Clarifier sa posture pour mieux décider et tenir dans la durée

Une posture managériale clarifiée permet de sortir de la logique du « toujours plus ».

Elle aide à :

  • Distinguer l’urgent de l’important,
  • Poser des arbitrages explicites,
  • Accepter de ne pas tout contrôler,
  • Remettre la responsabilité au bon niveau.

C’est aussi ce qui permet au manager de durer dans son rôle, en trouvant une position plus juste, plus soutenable, plus alignée avec ses valeurs et ses besoins.

Clarifier sa posture, c’est passer d’une posture de réaction à une posture de pilotage. 

Leadership-authentique femme blonde avec son équipe

Pourquoi ce travail nécessite d’être accompagné.e ?

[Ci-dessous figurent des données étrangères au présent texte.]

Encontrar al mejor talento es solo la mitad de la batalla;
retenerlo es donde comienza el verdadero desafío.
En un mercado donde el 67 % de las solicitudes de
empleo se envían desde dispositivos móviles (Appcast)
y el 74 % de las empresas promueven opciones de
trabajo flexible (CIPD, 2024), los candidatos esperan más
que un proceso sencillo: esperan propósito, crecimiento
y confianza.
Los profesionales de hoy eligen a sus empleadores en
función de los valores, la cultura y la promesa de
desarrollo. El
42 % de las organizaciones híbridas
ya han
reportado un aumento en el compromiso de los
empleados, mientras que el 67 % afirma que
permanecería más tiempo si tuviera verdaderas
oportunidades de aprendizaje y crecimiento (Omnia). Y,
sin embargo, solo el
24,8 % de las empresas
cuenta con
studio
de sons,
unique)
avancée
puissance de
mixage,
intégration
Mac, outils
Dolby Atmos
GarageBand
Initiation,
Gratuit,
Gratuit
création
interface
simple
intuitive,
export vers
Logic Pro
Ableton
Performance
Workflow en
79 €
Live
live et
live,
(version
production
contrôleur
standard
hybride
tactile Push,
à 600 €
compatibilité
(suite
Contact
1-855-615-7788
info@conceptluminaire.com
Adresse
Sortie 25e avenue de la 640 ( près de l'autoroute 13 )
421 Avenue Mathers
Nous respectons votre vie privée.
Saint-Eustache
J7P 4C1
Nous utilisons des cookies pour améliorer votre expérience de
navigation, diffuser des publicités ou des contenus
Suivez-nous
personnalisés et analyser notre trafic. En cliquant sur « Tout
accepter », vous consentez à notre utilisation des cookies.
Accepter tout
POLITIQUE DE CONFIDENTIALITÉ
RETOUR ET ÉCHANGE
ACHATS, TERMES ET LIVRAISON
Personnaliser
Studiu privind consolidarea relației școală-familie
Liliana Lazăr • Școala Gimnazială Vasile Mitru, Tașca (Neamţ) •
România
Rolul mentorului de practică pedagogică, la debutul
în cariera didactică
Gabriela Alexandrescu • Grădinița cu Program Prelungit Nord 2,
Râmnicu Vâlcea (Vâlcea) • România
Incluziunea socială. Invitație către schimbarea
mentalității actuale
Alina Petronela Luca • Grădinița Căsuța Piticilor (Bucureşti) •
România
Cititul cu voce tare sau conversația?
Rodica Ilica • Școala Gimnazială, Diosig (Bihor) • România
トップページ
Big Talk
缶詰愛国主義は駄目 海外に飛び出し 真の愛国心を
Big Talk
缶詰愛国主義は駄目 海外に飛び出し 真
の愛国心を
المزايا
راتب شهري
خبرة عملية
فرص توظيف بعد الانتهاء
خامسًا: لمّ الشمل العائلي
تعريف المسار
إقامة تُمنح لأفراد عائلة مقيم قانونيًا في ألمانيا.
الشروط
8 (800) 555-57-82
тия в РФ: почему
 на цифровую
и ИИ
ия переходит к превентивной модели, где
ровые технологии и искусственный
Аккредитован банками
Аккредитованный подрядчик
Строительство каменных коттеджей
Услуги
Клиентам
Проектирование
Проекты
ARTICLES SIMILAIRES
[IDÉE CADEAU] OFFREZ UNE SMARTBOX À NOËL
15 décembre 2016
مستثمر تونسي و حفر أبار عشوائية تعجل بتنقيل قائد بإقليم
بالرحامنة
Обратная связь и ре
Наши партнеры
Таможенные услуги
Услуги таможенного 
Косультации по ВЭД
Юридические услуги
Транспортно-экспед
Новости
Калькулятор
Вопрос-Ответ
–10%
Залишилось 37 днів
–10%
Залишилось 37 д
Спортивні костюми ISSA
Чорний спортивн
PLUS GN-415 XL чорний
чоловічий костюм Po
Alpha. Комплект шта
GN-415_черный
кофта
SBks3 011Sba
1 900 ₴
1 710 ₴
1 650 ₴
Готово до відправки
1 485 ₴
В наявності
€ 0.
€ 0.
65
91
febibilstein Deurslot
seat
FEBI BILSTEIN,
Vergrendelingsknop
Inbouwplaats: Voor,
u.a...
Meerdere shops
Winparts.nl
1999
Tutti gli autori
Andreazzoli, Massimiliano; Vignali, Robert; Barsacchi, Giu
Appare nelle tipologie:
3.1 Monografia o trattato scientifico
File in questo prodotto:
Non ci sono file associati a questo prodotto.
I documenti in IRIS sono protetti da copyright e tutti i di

Questionner son rôle et sa place de manager suppose de prendre de la hauteur sur ses pratiques, ses réflexes, ses croyances, ses zones de tension.

Or, dans le quotidien opérationnel, il est difficile de créer seul cet espace de recul. Le manager est souvent pris dans l’action, les attentes, les urgences.

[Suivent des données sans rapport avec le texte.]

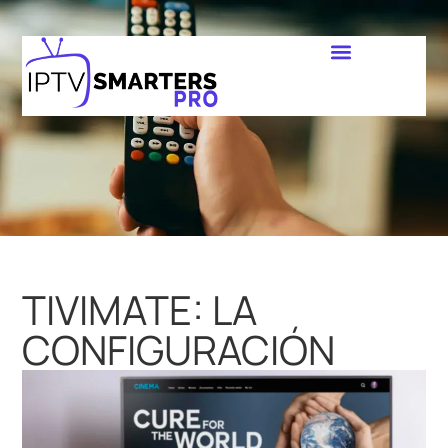
TIVIMATE: LA
CONFIGURACIÓN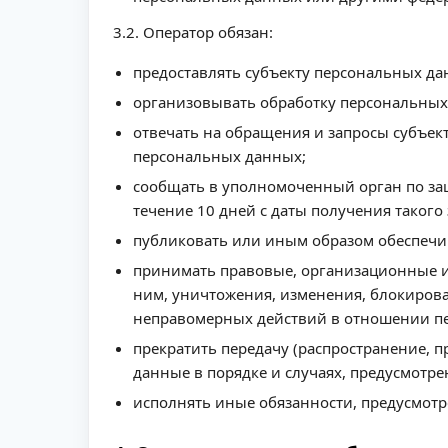
3.2. Оператор обязан:
предоставлять субъекту персональных д
организовывать обработку персональных
отвечать на обращения и запросы субъек
персональных данных;
сообщать в уполномоченный орган по за
течение 10 дней с даты получения такого 
публиковать или иным образом обеспечи
принимать правовые, организационные и
ним, уничтожения, изменения, блокирова
неправомерных действий в отношении п
прекратить передачу (распространение, 
данные в порядке и случаях, предусмотр
исполнять иные обязанности, предусмот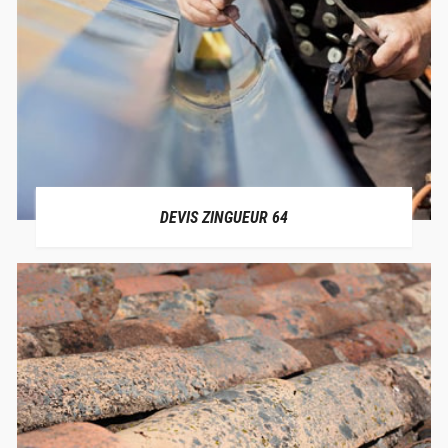
DEVIS ZINGUEUR 64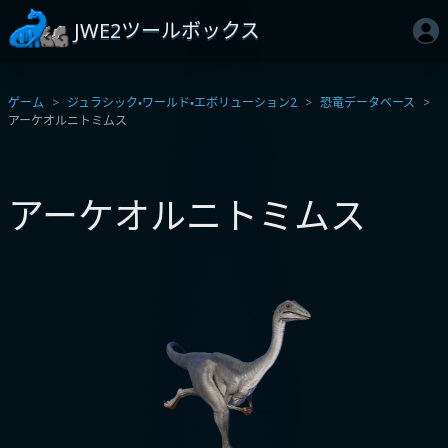
JWE2ツールボックス
ゲーム
ジュラシック・ワールド・エボリューション2
恐竜データベース
アーケオルニトミムス
アーケオルニトミムス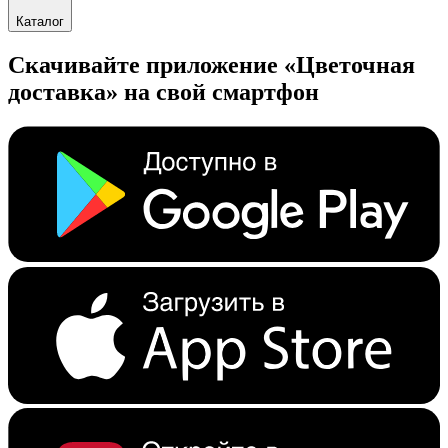
Каталог
Скачивайте приложение «Цветочная
доставка» на свой смартфон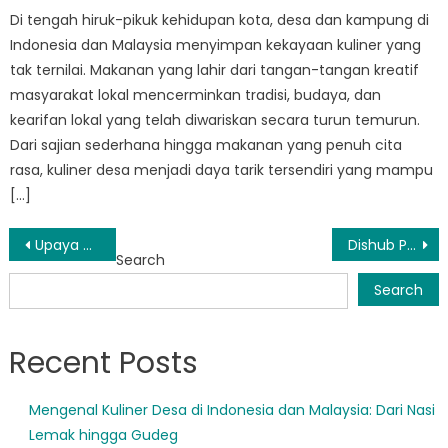
Di tengah hiruk-pikuk kehidupan kota, desa dan kampung di
Indonesia dan Malaysia menyimpan kekayaan kuliner yang
tak ternilai. Makanan yang lahir dari tangan-tangan kreatif
masyarakat lokal mencerminkan tradisi, budaya, dan
kearifan lokal yang telah diwariskan secara turun temurun.
Dari sajian sederhana hingga makanan yang penuh cita
rasa, kuliner desa menjadi daya tarik tersendiri yang mampu
[…]
Post
Upaya Dishub Sumut Dalam Mendorong Transportasi Berkelanjutan di Daerah
Dishub Prov Sumut Terapkan Solusi Inovatif Atasi Permasalahan Transportasi
Search
navigation
Search
Recent Posts
Mengenal Kuliner Desa di Indonesia dan Malaysia: Dari Nasi
Lemak hingga Gudeg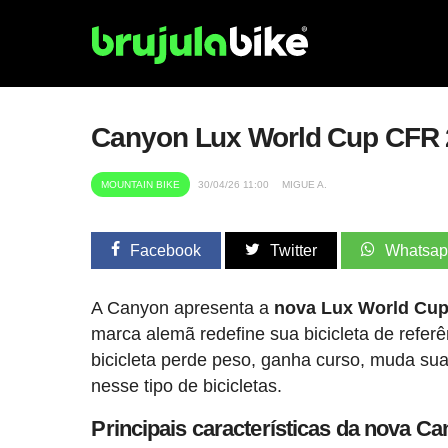
Canyon Lux World Cup CFR 20
MOUNTAIN BIKE
30/04/26 11:00
MIGUE A.
Facebook
Twitter
Whatsa
A Canyon apresenta a
nova Lux World Cu
marca alemã redefine sua bicicleta de ref
bicicleta perde peso, ganha curso, muda su
nesse tipo de bicicletas.
Principais características da nova 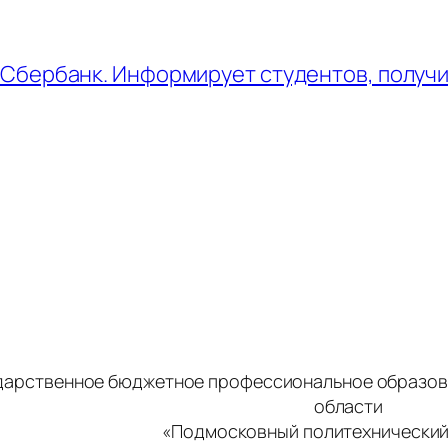
Сбербанк. Информирует студентов, получи
дарственное бюджетное профессиональное образов
области
«Подмосковный политехнический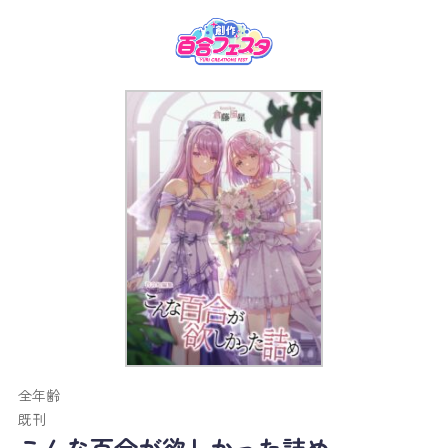
全年齢
既刊
こんな百合が欲しかった詰め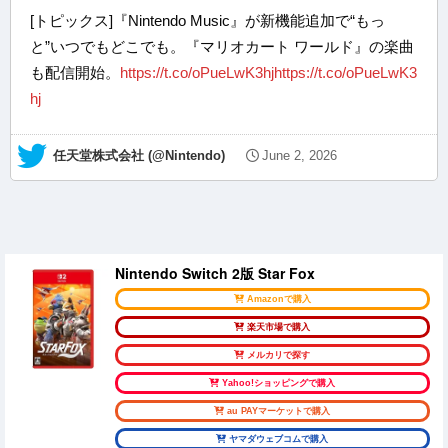
[トピックス]『Nintendo Music』が新機能追加で“もっ
と”いつでもどこでも。『マリオカート ワールド』の楽曲
も配信開始。
https://t.co/oPueLwK3hj
https://t.co/oPueLwK3
hj
— 任天堂株式会社 (@Nintendo)
June 2, 2026
Nintendo Switch 2版 Star Fox
Amazonで購入
楽天市場で購入
メルカリで探す
Yahoo!ショッピングで購入
au PAYマーケットで購入
ヤマダウェブコムで購入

C’est là que les dispositifs d’accompagnement prennent tout leur sens :

  • des espaces de réflexion sécurisés,
  • des temps d’intelligence collective (codéveloppement),
  • un accompagnement individuel.

Ces temps permettent de sortir de l’isolement, de remettre de la conscience sur sa manière de fonctionner et de retrouver une posture plus juste, au service de soi, des équipes et de l’organisation.

 

Clarifier sa posture managériale n’est pas un travail accessoire réservé aux périodes calmes.

C’est un enjeu central pour naviguer dans la complexité actuelle, exercer son rôle avec discernement et tenir dans la durée sans s’épuiser.

Prendre ce temps, c’est investir dans la qualité des décisions, la cohésion des équipes et la capacité des managers à rester engagés, alignés et efficaces dans un environnement en constante évolution.